Yes, flossing is important. No, it’s not just a Zoomer dance. Get the facts and debunk some fibs about floss with a few rounds of “Two Tooths and a Lie.”
Round 1: Fast floss facts (say that four times fast!)
More than half of us consistently use string floss as part of our daily routine.
Most of us only floss because our dentist tells us to.
Most Americans have used items other than floss to remove food stuck between their teeth.
According to a recent study less than half of Americans floss on a regular basis — and if you’re 18-24 years old, that number is even lower (closer to just 30%). Maybe that’s why so many people say that they’ve used something other than floss to remove food from between their teeth. Top reported improv tools are: fingernails (61 percent), folder paper or cards (40 percent), cutlery (21 percent), safety pins (14 percent), and strands of hair (7 percent). Ew, we’re cringing. In addition to being unhygienic, these tools can actually cause damage to your teeth. Just follow your dentist’s advice and stick to ADA-accepted string floss, floss picks/flosser tools, or water flossers.
Round 2: The dentist & the floss
Your dentist can tell if you actually floss daily or not.
Plaque that isn’t removed by brushing and flossing can harden into tartar — and once tartar forms, only your dentist can remove it.
The blood in your gums at the dentist is from the hygienist pressing too hard.
No use getting sweaty hands and darty eyes… your gums give this one away. If you aren’t flossing, your dentist and hygienist can tell, often from bleeding gums during an exam. As much as we want to think that it’s not actually our fault, blood produced from flossing is typical of infections from bacteria stuck around gums for too long. Habitual, thorough daily flossing with a c-shape around the base of each tooth should clear it out, prevent blood in the future, and helps prevent tartar buildup that will need to be cleaned off by your dentist.
Round 3: This is how we do it 🎵
There’s no specific order to follow when brushing and flossing.
You can skip those back molars — they’re so close together there’s no way food could be trapped there.
No need to floss at night, any time will do fine.

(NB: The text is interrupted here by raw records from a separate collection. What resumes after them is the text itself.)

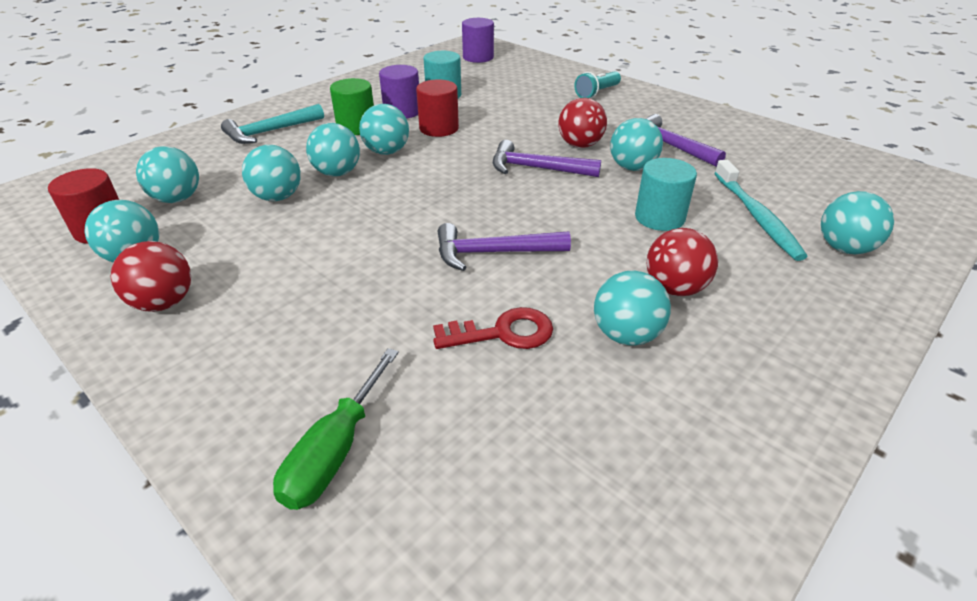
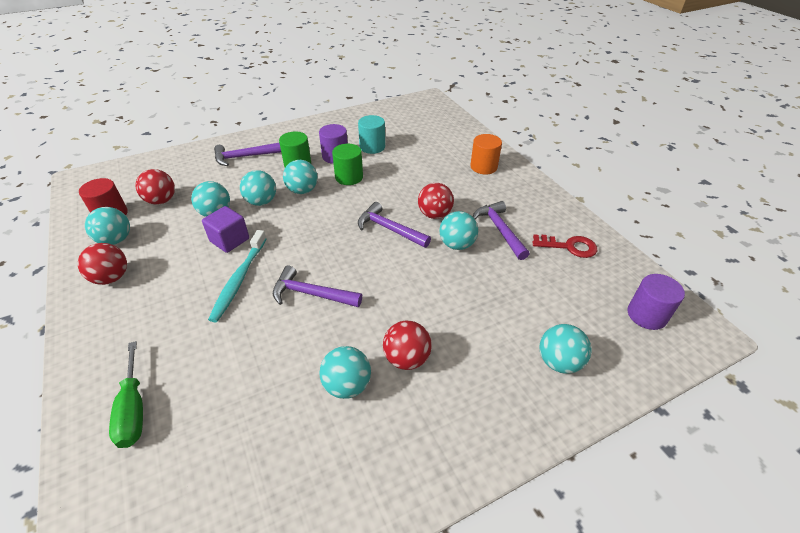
camera: 20 degrees right, 5 degrees up
(177, 199) = (161, 201): turquoise ball -> red ball
(270, 132) = (244, 157): turquoise hammer -> purple hammer
(324, 221) = (229, 240): none -> purple cube
(335, 451) = (133, 409): green screwdriver -> green screwdriver turned 60 degrees counterclockwise
(439, 128) = (349, 177): red cylinder -> green cylinder
(478, 57) = (421, 114): purple cylinder -> purple cylinder (646, 315)
(502, 333) = (274, 358): red key -> red key (569, 247)
(597, 93) = (483, 167): turquoise flashlight -> orange cylinder
(659, 217) = (442, 295): turquoise cylinder -> none
(756, 216) = (514, 313): turquoise toothbrush -> turquoise toothbrush (239, 279)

Some studies suggest that flossing first is the way to go, but dentists we asked seemed a little mixed on this one. Truthfully, most dentists are just happy to hear you’re keeping up both habits, no matter when you do it. Just floss — thoroughly and consistently — and it doesn’t even matter when. And while the space between molars is indeed a tight fit, there’s still an opportunity for food to get trapped and start...problems. Flossing between back molars is crucial for healthy gums and preventing gingivitis.
Round 4: Flossing for health
Flossing can help prevent heart conditions.
Preventing gum disease can help you avoid Alzheimer’s.
If your dentist tells you that you don’t have any cavities, your tooth enamel is strong so you don’t need to floss.
While many associate flossing with preventing cavities between teeth, it has much more to do with the health of your gums. Straight As on your cavity report card (woohoo!) doesn’t mean you are completely in the clear. Consistent brushing and flossing defends against gingivitis and more serious gum disease which studies have shown to be connected to other health conditions like heart disease and Alzheimer’s.